Bombardier Stock: The No. 1 Reason to Be Bullish on Bombardier, Inc.
Bombardier Stock Victim of Biased Media
Bombardier, Inc. (TSE:BBD.B) appears to be safely above penny stock territory. Yet, investors are still reluctant to consider Bombardier stock, let alone bet on it. They have been scared by overly negative reports of construction delays of the company’s excellent “C Series” airliners. Such has been the pessimism that you’d think no aircraft company ever suffered a delay in delivering a technologically groundbreaking airplane to customers.
Boeing and Airbus know more than they would like about delays—and about the billions these cost. The Boeing “787” was supposed to fly in 2009; deliveries did not begin until 2011 and the program cost $32.0 billion in delays alone. (Source: “Not just a load of hot air: Dream becomes reality as Boeing’s new carbon-fibre 787 Dreamliner heralds a new age of air travel,” Daily Mail, September 26, 2011; http://www.dailymail.co.uk/sciencetech/article-2041863/Boeing-787-Dreamliner-reality-carbon-fibre-plane-delivered-Japan.html.)
The fact is that the combination of competition, advanced technology, safety, reliability, and modern society’s litigious penchant make the design and production of airliners complicated.

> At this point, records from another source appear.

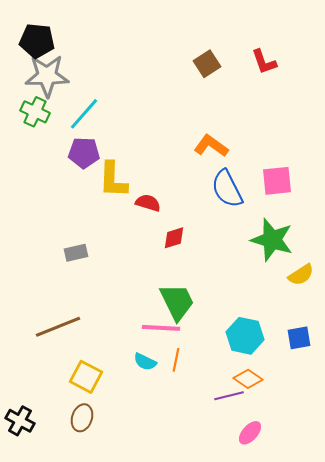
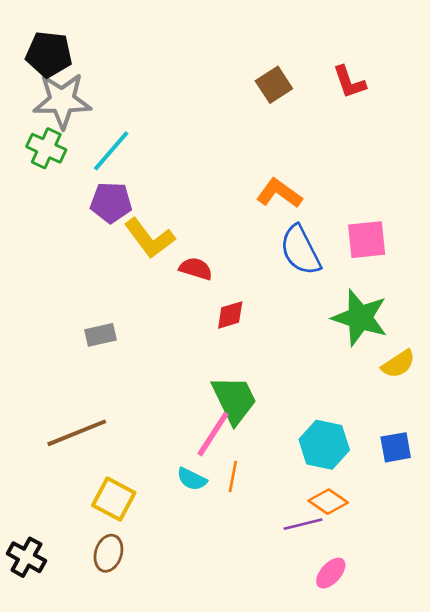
yellow L-shape: (113, 180) -> (149, 238), turned -39
pink line: (161, 328) -> (213, 434), turned -60

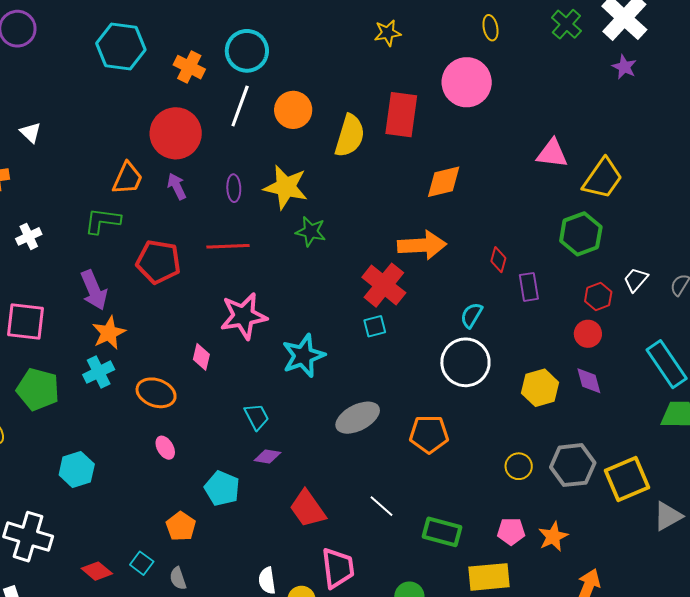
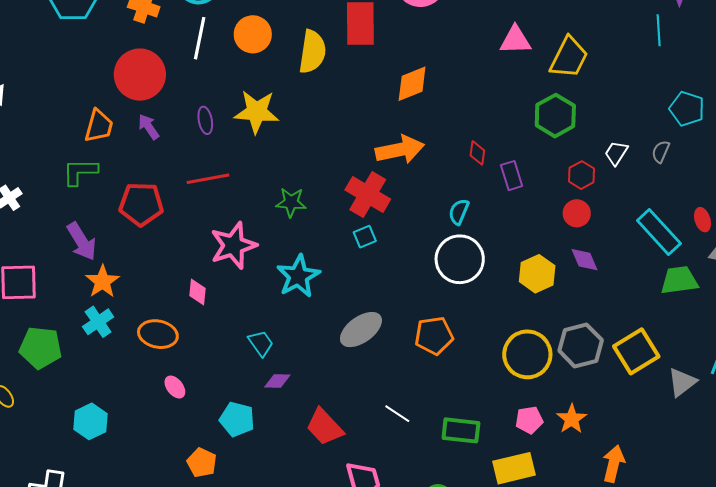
green star: (311, 232) -> (291, 202), moved
yellow circle: (519, 466) -> (527, 354), size x1.8

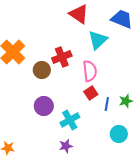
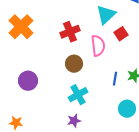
brown circle: (42, 70) -> (74, 64), moved
red square: (91, 93) -> (121, 34), moved
purple circle: (44, 106) -> (28, 81), moved

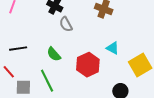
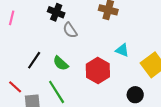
black line: (18, 49) -> (34, 60), moved, turned -42

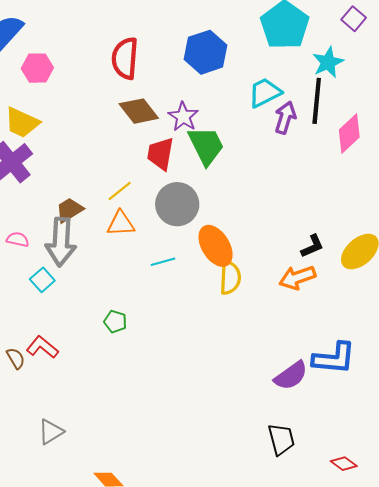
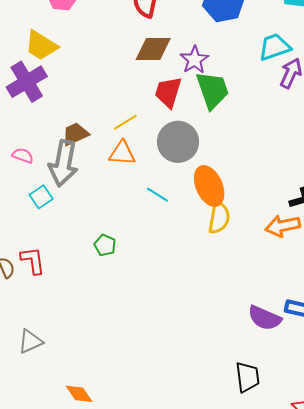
brown diamond: (139, 111) -> (153, 49), turned -60
cyan line: (163, 262) -> (157, 195), turned 40
red L-shape: (42, 347) -> (33, 260), turned 36
purple semicircle: (291, 376) -> (265, 318), turned 52

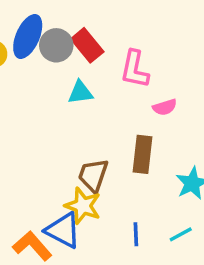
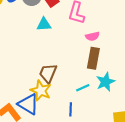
brown rectangle: (142, 154) -> (93, 58), moved
cyan line: (181, 234) -> (83, 88), moved

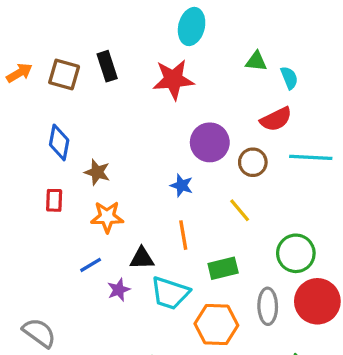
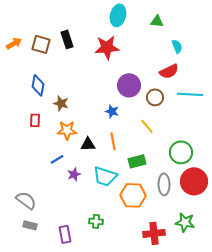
green triangle: (256, 61) -> (157, 21), moved
black triangle: (142, 258) -> (88, 144), moved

Bombardier, despite the rumors, is actually beating the headwinds with the C Series’ production. Bombardier expects to deliver the first C Series, a “CS300,” to AirBaltic sometime in late summer or early fall of this year. (Source: “First customer CSeries aircraft near completion,” Air Transport World, March 9, 2016.) The first of these aircraft has made it to the last stages of assembly at the Bombardier Commercial Aircraft plant in Mirabel, near Montreal.
Meanwhile, the “CS100” for Swiss International Air Lines (SWISS) is complete. The company’s test pilots have started the Pratt & Whitney-geared turbofans (the first engines of their kind) on the Mirabel tarmac ahead of its first flight. (Source: Ibid.) That means that, as promised last summer, the CS100 will enter service with SWISS in June, according to Rob Dewar, Bombardier’s VP of the C Series program. (Source: “Bombardier C Series Aircraft Route-proving Takes Off in Europe,” Bombardier, Inc., March 7, 2016.)
Bombardier is targeting production of 15 to 20 planes in 2015 and 30 to 35 in 2016. Moreover, Canadian aviation authorities have certified the CS100. Certification is an important sales incentive. Dewar said that interest in the CS100 has grown considerably following its certification.
The market has good prospects, but Bombardier has not suggested any guidance on orders for beyond 2016. Perhaps that’s what’s missing from pushing Bombardier stock to a new “cruise” price, higher than CA$1.15–CA$1.30 per share?
The C Series is a new generation of aircraft for commercial airlines. It has been in development for more than a decade. Bombardier has touted it as an alternative to smaller models of passenger jets built by rivals Boeing and Airbus. However, it is two years behind schedule and at least $2.0 billion over budget.
Bombardier is still airborne and, in fact, the latest events suggest it is stabilizing or heading toward cleaner air. The company must certainly make good use of public and private funds and any aid from the Canadian federal government. Still, the authorities must also recognize that, if they are keen on Canada maintaining its presence in the aerospace sector, they must go beyond financial aid to support Bombardier’s employees and BBD.B stock investors.